I'm playing with RBAC for an external app, and to that end I'm curious to know if variables or user attributes are stored server side.
I'm thinking of using variables or user attributes to disable/hide components.
Also open to other approaches to RBAC.
Hey @ferret141,
I think this is is a good approach.
Attributes are secure by default: bad actors cannot spoof data passed into queries that reference attributes.
From docs
I've done RBAC using attributes and I'm quite happy with it.
Agree with @MiguelOrtiz that user attributes are the more secure option, for the reasons mentioned above. 
Confirming for my peace of mind. My understanding is that:
User attributes are fed into queries and workflows server-side.
For anything initiated client-side, spoofing checks are done against the user attribute values sent in.

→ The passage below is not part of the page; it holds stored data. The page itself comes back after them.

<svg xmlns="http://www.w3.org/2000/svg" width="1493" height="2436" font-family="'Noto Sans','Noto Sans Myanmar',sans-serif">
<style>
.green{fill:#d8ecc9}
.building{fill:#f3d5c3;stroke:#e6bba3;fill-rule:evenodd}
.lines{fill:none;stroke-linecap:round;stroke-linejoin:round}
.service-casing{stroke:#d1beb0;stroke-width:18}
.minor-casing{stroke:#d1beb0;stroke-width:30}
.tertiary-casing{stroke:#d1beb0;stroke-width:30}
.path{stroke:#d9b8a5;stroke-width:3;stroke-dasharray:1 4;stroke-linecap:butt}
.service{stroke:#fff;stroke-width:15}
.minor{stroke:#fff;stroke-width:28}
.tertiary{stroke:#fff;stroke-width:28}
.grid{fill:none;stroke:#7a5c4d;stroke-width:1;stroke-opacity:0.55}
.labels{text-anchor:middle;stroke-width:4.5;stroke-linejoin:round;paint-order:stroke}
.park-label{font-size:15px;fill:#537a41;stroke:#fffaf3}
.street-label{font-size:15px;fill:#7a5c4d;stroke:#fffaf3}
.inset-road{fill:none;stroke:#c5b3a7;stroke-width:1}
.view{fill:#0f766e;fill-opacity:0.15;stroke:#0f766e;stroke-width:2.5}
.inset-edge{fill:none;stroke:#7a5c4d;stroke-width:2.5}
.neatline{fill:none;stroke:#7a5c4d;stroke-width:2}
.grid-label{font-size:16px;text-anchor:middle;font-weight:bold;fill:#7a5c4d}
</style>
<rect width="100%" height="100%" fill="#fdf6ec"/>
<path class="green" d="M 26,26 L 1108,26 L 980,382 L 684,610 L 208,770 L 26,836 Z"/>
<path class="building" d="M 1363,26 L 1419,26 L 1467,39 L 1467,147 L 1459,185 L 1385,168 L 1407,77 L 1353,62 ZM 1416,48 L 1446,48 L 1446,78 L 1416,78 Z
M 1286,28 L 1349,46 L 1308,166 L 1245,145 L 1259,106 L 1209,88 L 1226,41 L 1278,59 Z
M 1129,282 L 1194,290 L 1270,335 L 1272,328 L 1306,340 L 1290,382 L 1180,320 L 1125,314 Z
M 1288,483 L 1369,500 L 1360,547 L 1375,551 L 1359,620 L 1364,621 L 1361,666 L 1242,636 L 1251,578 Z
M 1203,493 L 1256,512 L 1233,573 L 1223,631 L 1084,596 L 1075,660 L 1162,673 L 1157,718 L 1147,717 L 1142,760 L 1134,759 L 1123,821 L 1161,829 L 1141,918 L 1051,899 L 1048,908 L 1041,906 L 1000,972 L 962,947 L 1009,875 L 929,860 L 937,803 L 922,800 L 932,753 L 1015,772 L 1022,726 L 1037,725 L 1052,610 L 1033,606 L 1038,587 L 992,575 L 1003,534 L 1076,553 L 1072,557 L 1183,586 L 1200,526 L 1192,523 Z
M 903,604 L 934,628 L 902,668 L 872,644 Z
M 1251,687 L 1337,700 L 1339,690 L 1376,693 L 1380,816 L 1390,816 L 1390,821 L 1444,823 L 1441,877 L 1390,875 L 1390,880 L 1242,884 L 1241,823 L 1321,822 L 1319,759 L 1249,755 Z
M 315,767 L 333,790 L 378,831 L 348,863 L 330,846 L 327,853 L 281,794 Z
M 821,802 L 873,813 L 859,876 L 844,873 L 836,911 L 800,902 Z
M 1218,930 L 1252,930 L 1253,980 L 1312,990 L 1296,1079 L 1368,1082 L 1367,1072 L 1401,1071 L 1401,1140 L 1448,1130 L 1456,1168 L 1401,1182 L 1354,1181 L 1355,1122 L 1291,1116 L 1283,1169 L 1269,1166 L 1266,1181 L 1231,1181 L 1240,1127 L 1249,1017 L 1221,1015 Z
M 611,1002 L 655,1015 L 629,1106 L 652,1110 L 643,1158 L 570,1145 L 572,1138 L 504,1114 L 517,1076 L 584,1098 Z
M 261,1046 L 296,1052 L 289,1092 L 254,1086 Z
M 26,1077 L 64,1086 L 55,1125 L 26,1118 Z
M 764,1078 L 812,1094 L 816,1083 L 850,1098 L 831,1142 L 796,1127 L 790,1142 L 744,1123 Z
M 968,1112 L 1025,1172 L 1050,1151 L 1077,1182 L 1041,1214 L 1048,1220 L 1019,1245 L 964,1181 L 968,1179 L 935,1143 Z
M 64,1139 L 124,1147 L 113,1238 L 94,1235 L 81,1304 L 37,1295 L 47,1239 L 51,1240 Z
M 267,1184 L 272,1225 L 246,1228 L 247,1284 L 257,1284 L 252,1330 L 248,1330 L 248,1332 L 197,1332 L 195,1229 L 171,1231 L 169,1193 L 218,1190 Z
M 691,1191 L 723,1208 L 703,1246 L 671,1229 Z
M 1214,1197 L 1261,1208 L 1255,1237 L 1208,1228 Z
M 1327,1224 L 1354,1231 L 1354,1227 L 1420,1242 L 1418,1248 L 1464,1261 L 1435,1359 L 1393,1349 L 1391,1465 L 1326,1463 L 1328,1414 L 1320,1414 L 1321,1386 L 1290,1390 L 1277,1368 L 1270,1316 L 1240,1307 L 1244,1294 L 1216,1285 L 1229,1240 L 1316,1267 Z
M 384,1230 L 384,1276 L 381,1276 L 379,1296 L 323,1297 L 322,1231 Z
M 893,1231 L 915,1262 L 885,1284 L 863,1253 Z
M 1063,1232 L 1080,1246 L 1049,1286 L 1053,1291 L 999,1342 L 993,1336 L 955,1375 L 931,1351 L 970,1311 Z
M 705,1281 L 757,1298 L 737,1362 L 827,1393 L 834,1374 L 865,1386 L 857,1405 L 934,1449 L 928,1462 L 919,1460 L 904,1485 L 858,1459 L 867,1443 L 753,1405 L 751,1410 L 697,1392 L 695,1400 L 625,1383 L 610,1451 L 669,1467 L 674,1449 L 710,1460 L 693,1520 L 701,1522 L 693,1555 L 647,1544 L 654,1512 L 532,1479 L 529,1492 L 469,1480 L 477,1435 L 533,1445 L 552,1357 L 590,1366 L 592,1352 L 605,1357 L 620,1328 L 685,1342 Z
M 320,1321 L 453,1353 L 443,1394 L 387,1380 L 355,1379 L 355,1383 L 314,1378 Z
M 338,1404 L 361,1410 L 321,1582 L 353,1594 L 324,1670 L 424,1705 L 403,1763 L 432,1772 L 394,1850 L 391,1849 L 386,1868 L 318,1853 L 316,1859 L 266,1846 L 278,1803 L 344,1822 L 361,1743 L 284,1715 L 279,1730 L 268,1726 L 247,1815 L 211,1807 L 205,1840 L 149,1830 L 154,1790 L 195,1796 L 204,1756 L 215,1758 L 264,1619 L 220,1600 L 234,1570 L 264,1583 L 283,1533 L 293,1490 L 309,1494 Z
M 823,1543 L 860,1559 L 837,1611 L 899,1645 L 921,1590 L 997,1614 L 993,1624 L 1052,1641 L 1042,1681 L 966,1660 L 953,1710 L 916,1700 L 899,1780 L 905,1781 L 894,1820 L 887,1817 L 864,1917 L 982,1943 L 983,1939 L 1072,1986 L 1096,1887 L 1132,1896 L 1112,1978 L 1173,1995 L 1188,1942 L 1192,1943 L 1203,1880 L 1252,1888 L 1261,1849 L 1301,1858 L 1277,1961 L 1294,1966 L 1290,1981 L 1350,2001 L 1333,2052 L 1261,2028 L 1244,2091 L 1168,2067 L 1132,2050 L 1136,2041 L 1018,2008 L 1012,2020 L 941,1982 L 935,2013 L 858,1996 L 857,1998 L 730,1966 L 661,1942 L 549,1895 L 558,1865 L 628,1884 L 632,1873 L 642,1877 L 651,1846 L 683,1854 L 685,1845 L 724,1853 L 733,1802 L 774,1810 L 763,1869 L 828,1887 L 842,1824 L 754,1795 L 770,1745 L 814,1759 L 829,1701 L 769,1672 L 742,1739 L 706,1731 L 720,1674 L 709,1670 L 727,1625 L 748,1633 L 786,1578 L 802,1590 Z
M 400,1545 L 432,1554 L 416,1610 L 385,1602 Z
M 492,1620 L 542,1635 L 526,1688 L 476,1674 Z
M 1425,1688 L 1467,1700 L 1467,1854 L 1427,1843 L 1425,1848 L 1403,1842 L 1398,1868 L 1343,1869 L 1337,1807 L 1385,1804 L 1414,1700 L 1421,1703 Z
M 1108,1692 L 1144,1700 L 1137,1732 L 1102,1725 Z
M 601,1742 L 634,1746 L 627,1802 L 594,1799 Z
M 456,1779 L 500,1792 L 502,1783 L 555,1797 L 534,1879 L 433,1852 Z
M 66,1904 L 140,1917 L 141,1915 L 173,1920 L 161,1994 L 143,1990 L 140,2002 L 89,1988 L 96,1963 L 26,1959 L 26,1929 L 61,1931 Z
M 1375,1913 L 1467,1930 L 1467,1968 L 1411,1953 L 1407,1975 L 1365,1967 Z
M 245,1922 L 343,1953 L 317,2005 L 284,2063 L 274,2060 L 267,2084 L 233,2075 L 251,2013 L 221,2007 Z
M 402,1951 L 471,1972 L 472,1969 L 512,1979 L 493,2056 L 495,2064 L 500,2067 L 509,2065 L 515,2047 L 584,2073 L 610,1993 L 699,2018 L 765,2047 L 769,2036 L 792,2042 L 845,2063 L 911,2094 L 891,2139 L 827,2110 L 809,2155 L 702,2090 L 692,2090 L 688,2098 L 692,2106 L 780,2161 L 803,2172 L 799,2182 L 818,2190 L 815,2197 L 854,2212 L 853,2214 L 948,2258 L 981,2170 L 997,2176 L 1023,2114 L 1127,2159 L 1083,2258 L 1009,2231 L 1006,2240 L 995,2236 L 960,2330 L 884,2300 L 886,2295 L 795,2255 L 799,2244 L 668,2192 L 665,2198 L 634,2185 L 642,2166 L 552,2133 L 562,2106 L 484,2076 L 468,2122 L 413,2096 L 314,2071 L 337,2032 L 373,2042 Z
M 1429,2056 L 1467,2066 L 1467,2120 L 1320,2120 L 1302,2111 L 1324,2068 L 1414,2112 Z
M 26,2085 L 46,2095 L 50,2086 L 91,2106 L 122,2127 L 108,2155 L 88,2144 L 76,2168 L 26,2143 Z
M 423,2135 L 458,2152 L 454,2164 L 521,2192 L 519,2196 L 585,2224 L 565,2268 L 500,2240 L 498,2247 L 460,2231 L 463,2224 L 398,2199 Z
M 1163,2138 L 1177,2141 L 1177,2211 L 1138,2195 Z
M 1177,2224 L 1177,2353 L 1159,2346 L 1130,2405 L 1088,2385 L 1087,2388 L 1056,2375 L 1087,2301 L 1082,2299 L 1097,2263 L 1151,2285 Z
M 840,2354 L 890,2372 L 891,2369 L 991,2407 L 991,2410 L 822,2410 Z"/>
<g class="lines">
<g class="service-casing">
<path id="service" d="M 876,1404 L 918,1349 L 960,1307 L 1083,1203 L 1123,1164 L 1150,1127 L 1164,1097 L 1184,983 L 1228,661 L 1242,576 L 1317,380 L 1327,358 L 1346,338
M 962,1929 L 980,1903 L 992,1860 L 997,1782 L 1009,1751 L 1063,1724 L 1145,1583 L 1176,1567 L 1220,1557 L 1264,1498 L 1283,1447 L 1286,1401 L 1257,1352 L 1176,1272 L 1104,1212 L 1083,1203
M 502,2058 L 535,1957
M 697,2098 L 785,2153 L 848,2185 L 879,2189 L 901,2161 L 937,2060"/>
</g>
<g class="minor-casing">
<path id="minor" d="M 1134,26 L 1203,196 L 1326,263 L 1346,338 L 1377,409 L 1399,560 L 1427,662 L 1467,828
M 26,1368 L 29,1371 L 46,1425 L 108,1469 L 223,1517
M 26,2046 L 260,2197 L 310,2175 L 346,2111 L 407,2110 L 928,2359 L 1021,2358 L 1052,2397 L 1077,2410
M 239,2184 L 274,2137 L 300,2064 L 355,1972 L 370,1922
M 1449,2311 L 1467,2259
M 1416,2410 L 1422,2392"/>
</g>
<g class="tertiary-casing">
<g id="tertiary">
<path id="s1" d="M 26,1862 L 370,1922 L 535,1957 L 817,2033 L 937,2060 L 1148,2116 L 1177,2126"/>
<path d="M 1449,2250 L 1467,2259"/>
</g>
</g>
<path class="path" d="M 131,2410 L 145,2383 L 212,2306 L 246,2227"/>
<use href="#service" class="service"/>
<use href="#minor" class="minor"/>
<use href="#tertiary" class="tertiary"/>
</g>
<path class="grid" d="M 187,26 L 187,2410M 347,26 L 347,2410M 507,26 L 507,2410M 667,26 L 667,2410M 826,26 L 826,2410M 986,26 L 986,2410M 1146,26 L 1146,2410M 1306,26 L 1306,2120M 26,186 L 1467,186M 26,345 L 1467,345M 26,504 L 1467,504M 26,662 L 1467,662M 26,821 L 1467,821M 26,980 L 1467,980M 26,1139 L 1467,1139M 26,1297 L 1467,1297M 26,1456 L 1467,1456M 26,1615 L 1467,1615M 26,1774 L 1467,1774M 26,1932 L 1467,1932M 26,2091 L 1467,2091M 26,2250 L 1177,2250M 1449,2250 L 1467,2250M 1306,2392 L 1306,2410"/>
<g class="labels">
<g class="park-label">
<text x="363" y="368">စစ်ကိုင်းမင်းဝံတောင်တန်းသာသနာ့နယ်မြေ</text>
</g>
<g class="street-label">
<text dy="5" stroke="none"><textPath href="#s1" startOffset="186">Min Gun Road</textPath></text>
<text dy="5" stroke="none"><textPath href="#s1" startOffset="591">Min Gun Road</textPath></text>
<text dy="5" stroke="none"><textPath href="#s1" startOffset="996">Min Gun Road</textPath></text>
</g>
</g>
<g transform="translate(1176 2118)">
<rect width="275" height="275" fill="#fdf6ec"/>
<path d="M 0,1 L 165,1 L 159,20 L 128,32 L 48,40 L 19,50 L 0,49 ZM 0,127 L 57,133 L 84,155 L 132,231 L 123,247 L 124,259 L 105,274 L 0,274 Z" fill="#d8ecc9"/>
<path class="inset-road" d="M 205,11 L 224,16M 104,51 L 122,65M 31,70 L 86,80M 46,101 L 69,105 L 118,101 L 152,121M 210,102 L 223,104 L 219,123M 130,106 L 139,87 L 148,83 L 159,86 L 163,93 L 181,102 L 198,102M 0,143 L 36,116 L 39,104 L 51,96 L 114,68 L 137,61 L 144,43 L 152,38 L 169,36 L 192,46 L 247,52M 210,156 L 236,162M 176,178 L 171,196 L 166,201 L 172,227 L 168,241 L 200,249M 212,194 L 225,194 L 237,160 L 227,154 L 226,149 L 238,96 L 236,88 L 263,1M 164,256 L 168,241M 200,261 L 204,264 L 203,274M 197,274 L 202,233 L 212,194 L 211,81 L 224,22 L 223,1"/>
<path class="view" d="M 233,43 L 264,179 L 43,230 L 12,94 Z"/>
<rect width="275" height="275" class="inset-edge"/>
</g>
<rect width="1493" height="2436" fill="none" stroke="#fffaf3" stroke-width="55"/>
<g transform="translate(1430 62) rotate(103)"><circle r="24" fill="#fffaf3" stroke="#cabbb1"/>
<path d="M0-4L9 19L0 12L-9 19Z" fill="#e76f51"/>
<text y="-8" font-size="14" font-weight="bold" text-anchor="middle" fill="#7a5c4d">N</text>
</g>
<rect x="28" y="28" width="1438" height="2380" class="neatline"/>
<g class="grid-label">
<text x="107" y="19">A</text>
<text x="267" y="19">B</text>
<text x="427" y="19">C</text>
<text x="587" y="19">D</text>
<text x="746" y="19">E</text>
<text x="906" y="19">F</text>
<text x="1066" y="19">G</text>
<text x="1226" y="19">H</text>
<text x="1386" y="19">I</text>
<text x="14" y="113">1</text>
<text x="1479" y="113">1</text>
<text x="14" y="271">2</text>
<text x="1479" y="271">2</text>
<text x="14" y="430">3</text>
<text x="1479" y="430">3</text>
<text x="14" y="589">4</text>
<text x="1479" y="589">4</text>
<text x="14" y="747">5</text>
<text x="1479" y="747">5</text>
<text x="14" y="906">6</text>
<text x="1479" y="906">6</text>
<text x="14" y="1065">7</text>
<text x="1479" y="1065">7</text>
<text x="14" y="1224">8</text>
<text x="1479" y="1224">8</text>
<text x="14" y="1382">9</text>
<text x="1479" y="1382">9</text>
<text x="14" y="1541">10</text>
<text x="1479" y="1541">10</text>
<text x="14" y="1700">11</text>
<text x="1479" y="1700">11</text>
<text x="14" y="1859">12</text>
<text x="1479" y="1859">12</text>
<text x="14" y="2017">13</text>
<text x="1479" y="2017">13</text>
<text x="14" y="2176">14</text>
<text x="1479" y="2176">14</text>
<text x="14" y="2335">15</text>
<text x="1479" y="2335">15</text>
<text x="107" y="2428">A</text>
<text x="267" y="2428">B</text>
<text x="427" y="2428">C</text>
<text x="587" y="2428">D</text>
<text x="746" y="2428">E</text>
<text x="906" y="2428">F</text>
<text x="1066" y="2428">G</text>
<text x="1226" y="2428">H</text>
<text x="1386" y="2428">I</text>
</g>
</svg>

This includes the hiding/disabling of components.
However, no checks are done against variables. But are they ever stored client-side?

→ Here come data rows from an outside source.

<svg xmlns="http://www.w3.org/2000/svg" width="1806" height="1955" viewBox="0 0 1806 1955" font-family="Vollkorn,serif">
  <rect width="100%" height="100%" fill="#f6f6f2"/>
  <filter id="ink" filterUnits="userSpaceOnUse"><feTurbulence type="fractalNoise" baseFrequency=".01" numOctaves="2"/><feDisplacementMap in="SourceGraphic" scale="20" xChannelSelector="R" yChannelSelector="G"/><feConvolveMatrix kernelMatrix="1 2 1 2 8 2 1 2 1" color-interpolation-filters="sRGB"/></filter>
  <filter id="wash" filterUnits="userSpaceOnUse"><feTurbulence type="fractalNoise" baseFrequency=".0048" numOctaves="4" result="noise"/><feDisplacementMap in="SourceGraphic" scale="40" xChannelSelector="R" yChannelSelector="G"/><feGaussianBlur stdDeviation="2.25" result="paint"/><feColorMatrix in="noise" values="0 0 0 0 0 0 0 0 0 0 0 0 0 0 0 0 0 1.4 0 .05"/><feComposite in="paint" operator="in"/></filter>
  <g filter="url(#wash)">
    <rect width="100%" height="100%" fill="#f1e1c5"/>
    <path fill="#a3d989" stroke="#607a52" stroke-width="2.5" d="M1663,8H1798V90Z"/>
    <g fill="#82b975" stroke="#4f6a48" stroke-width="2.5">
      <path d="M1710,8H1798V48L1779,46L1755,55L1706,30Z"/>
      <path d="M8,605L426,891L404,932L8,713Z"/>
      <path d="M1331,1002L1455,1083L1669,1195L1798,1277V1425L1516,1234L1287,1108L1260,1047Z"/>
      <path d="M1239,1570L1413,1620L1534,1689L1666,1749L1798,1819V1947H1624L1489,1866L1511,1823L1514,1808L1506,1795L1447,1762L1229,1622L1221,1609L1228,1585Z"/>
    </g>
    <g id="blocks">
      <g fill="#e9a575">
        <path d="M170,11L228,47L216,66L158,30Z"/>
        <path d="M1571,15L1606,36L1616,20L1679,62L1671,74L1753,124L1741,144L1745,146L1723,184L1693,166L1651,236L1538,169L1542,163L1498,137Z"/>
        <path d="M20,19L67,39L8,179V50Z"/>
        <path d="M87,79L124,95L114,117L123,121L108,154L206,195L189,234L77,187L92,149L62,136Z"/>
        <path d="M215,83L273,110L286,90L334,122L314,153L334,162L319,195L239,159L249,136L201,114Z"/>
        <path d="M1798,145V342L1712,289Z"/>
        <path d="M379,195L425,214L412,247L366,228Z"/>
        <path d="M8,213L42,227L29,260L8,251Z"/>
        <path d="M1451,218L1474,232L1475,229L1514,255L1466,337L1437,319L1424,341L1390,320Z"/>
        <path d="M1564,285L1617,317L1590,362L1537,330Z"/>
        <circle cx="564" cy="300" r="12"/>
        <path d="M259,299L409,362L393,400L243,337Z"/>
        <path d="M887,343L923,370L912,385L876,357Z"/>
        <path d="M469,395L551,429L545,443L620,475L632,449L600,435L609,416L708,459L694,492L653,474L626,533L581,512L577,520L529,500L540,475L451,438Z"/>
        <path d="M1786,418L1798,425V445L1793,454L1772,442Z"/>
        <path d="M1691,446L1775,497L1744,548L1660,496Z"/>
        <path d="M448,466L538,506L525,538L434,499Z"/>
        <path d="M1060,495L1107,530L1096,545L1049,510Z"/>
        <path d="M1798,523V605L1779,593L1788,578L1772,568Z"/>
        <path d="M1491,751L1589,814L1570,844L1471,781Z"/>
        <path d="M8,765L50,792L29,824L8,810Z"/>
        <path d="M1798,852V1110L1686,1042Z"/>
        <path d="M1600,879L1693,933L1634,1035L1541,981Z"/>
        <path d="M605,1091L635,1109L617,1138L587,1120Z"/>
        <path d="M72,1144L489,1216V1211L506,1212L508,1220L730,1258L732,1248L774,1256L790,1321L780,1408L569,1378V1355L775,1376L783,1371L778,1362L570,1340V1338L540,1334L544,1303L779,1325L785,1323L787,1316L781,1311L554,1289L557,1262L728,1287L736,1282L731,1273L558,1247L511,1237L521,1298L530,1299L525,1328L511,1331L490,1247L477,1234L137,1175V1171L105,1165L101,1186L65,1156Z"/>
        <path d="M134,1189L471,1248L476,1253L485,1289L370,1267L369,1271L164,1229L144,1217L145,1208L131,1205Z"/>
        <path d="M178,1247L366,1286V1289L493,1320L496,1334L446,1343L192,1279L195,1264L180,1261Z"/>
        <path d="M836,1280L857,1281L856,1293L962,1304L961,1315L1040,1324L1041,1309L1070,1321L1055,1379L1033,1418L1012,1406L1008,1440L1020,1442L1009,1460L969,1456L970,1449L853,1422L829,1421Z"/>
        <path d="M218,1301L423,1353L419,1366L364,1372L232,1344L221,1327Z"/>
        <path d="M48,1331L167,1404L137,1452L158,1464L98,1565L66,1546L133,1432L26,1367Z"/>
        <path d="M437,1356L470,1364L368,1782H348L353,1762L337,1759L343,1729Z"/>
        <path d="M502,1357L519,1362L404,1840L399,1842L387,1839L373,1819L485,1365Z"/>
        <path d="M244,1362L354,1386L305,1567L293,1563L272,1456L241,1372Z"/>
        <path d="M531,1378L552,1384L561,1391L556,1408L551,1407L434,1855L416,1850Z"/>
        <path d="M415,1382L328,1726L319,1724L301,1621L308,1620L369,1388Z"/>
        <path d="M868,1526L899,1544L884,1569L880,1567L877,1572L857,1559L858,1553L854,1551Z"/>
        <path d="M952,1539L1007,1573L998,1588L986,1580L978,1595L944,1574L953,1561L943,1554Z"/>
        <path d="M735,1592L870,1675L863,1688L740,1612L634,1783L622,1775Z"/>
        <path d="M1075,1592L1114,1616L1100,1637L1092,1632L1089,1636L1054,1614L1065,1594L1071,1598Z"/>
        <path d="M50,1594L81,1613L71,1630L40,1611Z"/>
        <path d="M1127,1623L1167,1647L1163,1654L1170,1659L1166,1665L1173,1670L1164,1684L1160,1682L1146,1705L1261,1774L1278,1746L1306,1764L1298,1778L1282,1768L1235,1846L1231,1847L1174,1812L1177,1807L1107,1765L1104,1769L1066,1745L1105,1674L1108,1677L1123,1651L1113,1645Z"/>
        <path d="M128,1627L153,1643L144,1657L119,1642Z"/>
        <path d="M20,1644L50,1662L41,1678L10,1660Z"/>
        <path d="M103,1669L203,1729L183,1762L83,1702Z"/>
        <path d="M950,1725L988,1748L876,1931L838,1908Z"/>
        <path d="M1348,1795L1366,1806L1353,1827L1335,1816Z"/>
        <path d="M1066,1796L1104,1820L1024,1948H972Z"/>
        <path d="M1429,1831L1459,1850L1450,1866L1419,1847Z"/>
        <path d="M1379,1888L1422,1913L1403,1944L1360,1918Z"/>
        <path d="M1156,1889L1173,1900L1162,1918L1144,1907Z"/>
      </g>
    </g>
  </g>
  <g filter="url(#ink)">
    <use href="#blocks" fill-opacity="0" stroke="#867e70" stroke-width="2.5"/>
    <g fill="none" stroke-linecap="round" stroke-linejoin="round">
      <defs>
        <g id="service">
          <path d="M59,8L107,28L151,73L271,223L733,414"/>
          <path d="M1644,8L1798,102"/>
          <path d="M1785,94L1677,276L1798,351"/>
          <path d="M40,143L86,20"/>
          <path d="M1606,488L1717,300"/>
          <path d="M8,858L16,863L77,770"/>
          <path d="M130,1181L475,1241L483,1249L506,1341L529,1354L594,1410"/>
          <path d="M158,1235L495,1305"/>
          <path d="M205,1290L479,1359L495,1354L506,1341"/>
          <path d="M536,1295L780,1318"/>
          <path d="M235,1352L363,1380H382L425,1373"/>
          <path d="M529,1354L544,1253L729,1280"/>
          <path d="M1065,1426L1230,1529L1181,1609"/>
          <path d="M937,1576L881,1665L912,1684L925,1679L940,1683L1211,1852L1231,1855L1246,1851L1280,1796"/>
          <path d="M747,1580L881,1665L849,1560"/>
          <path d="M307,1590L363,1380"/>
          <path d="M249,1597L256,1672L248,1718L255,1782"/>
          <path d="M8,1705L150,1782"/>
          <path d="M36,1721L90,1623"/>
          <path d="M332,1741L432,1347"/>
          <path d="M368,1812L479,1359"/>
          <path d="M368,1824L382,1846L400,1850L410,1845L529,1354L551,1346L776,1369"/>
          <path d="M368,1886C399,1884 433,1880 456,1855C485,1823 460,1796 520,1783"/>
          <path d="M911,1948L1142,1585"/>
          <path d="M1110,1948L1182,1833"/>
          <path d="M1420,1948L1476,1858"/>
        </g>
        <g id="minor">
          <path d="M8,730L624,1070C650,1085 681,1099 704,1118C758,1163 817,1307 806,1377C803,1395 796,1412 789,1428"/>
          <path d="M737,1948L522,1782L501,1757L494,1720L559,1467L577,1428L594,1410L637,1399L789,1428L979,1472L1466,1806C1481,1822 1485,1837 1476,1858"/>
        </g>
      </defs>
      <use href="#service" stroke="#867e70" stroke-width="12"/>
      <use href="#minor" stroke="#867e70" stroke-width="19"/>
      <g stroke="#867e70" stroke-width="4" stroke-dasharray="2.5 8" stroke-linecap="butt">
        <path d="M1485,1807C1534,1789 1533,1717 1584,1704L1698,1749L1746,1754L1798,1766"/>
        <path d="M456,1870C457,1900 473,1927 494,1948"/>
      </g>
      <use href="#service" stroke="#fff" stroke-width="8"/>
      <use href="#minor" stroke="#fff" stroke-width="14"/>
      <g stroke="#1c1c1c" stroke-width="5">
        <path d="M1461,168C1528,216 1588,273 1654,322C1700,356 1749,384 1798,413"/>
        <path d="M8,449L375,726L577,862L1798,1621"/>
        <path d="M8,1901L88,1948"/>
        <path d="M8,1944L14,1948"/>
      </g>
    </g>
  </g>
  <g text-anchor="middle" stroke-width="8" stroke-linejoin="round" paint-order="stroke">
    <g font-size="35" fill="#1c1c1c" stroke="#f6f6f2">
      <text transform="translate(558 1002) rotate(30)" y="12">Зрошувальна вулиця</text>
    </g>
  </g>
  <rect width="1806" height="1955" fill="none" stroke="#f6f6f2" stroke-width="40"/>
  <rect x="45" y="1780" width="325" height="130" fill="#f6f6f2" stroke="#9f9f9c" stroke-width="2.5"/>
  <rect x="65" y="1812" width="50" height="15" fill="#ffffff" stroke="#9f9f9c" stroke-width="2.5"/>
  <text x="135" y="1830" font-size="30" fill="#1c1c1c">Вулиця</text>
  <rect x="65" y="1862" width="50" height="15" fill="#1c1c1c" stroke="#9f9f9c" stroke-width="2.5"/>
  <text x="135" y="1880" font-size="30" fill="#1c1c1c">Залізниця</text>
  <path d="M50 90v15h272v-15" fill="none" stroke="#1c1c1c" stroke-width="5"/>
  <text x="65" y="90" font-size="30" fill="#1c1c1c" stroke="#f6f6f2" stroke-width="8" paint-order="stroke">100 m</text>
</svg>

It looks like I don't have access to the User API on the Business plan to set the attributes dynamically.
Any recommendations?
Thanks
Yes - the value of the user attributes referenced within a query are validated server-side in order to prevent spoofing.
There is a separate set of endpoints specifically for interacting with user attributes that is accessible on a Business plan.
It looks like you're trying to hit one of the User endpoints, which is scoped to Enterprise plans. You can see documentation on the specific User Attributes endpoints here.